Repeat all of the records word for word, but skip any picture.

[Structured pose outputs]
Segment Open

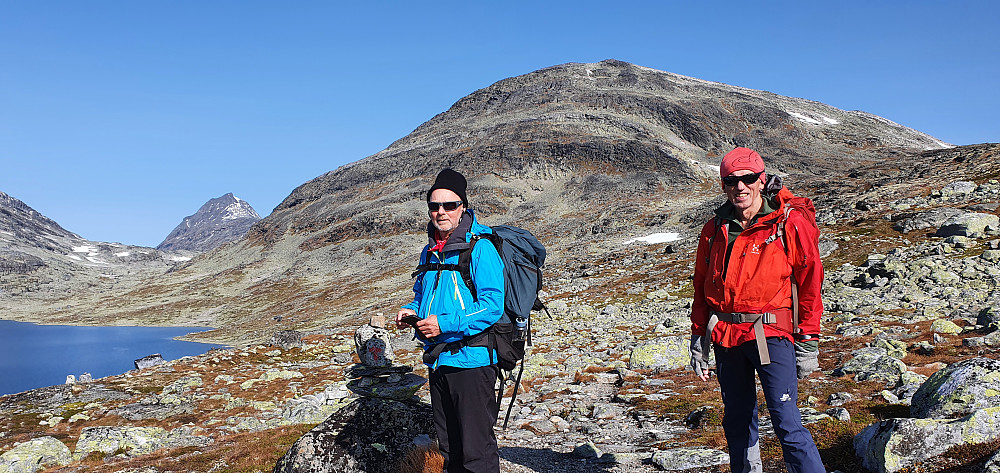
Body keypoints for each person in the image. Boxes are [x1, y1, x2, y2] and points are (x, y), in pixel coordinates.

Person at [689, 147, 825, 473]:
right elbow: (702, 286)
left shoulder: (788, 223)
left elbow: (810, 282)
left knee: (787, 424)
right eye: (731, 181)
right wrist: (698, 338)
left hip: (771, 335)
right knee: (737, 422)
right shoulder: (714, 229)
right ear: (723, 185)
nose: (740, 187)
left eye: (748, 179)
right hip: (726, 337)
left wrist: (808, 340)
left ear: (761, 180)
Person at [396, 168, 504, 473]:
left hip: (472, 361)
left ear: (463, 208)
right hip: (439, 362)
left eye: (449, 205)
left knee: (476, 452)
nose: (441, 212)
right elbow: (422, 295)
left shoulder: (480, 248)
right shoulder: (428, 252)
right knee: (449, 450)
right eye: (434, 206)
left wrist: (444, 324)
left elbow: (493, 305)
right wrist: (410, 311)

Segment Closed

Answer for this exercise
Body keypoints for each person in the image. Boxes are [x1, y1, x2, y2] and points are (x, y), in pixel coordinates.

Person at [689, 147, 825, 473]:
right elbow: (702, 286)
left shoulder: (788, 223)
left elbow: (810, 282)
left knee: (787, 424)
right eye: (731, 181)
right wrist: (698, 338)
left hip: (771, 335)
right knee: (737, 422)
right shoulder: (714, 229)
right ear: (723, 185)
nose: (740, 187)
left eye: (748, 179)
right hip: (726, 337)
left wrist: (808, 340)
left ear: (761, 180)
Person at [396, 168, 504, 473]:
left hip: (472, 361)
left ear: (463, 208)
right hip: (439, 362)
left eye: (449, 205)
left knee: (476, 452)
nose: (441, 212)
right elbow: (422, 295)
left shoulder: (480, 248)
right shoulder: (428, 252)
right knee: (449, 450)
right eye: (434, 206)
left wrist: (444, 324)
left elbow: (493, 305)
right wrist: (410, 311)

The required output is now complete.